Task details -> Retype the entire listing, keeping every word as it is.

---- Data under study

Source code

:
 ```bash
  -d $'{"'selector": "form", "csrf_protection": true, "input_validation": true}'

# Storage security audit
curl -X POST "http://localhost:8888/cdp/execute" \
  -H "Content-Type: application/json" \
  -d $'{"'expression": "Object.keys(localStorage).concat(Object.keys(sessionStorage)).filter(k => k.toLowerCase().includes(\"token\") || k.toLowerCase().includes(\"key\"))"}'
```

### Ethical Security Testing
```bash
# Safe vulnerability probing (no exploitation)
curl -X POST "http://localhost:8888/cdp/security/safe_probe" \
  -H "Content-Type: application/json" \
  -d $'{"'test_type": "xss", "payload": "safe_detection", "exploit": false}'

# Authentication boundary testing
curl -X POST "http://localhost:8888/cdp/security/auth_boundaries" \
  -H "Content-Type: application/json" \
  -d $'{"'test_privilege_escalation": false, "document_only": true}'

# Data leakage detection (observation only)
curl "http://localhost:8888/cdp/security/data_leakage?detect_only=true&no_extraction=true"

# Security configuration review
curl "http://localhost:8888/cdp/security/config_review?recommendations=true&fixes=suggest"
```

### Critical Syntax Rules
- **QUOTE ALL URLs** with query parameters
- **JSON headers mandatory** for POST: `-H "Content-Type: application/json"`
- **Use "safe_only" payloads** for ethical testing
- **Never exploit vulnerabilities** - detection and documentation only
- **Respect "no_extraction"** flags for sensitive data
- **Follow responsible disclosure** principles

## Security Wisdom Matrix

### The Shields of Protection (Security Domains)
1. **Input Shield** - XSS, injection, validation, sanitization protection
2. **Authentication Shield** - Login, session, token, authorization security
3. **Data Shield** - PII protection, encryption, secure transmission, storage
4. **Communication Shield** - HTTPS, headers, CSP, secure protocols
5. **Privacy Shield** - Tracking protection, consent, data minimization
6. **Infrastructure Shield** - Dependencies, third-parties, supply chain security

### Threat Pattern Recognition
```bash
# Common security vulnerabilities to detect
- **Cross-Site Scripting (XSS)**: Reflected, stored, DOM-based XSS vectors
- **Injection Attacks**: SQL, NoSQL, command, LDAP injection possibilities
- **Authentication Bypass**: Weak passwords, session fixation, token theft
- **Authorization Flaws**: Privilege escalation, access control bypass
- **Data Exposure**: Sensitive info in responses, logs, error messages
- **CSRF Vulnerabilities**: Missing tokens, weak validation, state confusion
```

--------

Exercise result ->
Source code

:
 ```bash
  -d $'{"'selector": "form", "csrf_protection": true, "input_validation": true}'

# Storage security audit
curl -X POST "http://localhost:8888/cdp/execute" \
  -H "Content-Type: application/json" \
  -d $'{"'expression": "Object.keys(localStorage).concat(Object.keys(sessionStorage)).filter(k => k.toLowerCase().includes(\"token\") || k.toLowerCase().includes(\"key\"))"}'
```

### Ethical Security Testing
```bash
# Safe vulnerability probing (no exploitation)
curl -X POST "http://localhost:8888/cdp/security/safe_probe" \
  -H "Content-Type: application/json" \
  -d $'{"'test_type": "xss", "payload": "safe_detection", "exploit": false}'

# Authentication boundary testing
curl -X POST "http://localhost:8888/cdp/security/auth_boundaries" \
  -H "Content-Type: application/json" \
  -d $'{"'test_privilege_escalation": false, "document_only": true}'

# Data leakage detection (observation only)
curl "http://localhost:8888/cdp/security/data_leakage?detect_only=true&no_extraction=true"

# Security configuration review
curl "http://localhost:8888/cdp/security/config_review?recommendations=true&fixes=suggest"
```

### Critical Syntax Rules
- **QUOTE ALL URLs** with query parameters
- **JSON headers mandatory** for POST: `-H "Content-Type: application/json"`
- **Use "safe_only" payloads** for ethical testing
- **Never exploit vulnerabilities** - detection and documentation only
- **Respect "no_extraction"** flags for sensitive data
- **Follow responsible disclosure** principles

## Security Wisdom Matrix

### The Shields of Protection (Security Domains)
1. **Input Shield** - XSS, injection, validation, sanitization protection
2. **Authentication Shield** - Login, session, token, authorization security
3. **Data Shield** - PII protection, encryption, secure transmission, storage
4. **Communication Shield** - HTTPS, headers, CSP, secure protocols
5. **Privacy Shield** - Tracking protection, consent, data minimization
6. **Infrastructure Shield** - Dependencies, third-parties, supply chain security

### Threat Pattern Recognition
```bash
# Common security vulnerabilities to detect
- **Cross-Site Scripting (XSS)**: Reflected, stored, DOM-based XSS vectors
- **Injection Attacks**: SQL, NoSQL, command, LDAP injection possibilities
- **Authentication Bypass**: Weak passwords, session fixation, token theft
- **Authorization Flaws**: Privilege escalation, access control bypass
- **Data Exposure**: Sensitive info in responses, logs, error messages
- **CSRF Vulnerabilities**: Missing tokens, weak validation, state confusion
```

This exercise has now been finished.